TASK DETAILS — Leave out the pictures, and retype the remaining data exactly.

DATA FOR REVIEW —
########################################

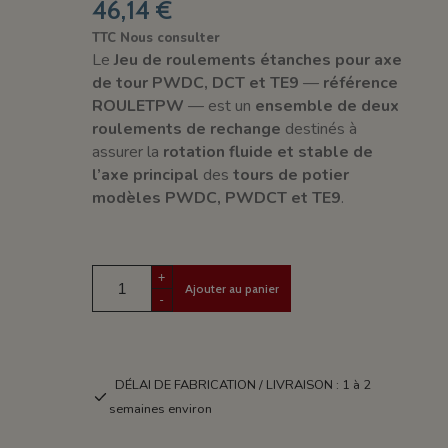
46,14 €
TTC
Nous consulter
Le
Jeu de roulements étanches pour axe
de tour PWDC, DCT et TE9
—
référence
ROULETPW
— est un
ensemble de deux
roulements de rechange
destinés à
assurer la
rotation fluide et stable de
l’axe principal
des
tours de potier
modèles PWDC, PWDCT et TE9
.
+
Ajouter au panier
-
DÉLAI DE FABRICATION / LIVRAISON : 1 à 2
semaines environ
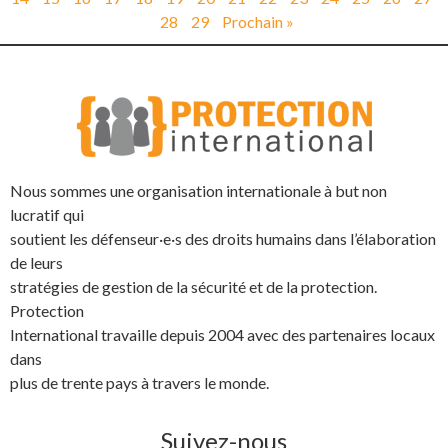
28
29
Prochain »
Nous sommes une organisation internationale à but non
lucratif qui
soutient les défenseur·e·s des droits humains dans l’élaboration
de leurs
stratégies de gestion de la sécurité et de la protection.
Protection
International travaille depuis 2004 avec des partenaires locaux
dans
plus de trente pays à travers le monde.
Suivez-nous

########################################

RESULT —
46,14 €
TTC
Nous consulter
Le
Jeu de roulements étanches pour axe
de tour PWDC, DCT et TE9
—
référence
ROULETPW
— est un
ensemble de deux
roulements de rechange
destinés à
assurer la
rotation fluide et stable de
l’axe principal
des
tours de potier
modèles PWDC, PWDCT et TE9
.
+
Ajouter au panier
-
DÉLAI DE FABRICATION / LIVRAISON : 1 à 2
semaines environ
28
29
Prochain »
Nous sommes une organisation internationale à but non
lucratif qui
soutient les défenseur·e·s des droits humains dans l’élaboration
de leurs
stratégies de gestion de la sécurité et de la protection.
Protection
International travaille depuis 2004 avec des partenaires locaux
dans
plus de trente pays à travers le monde.
Suivez-nous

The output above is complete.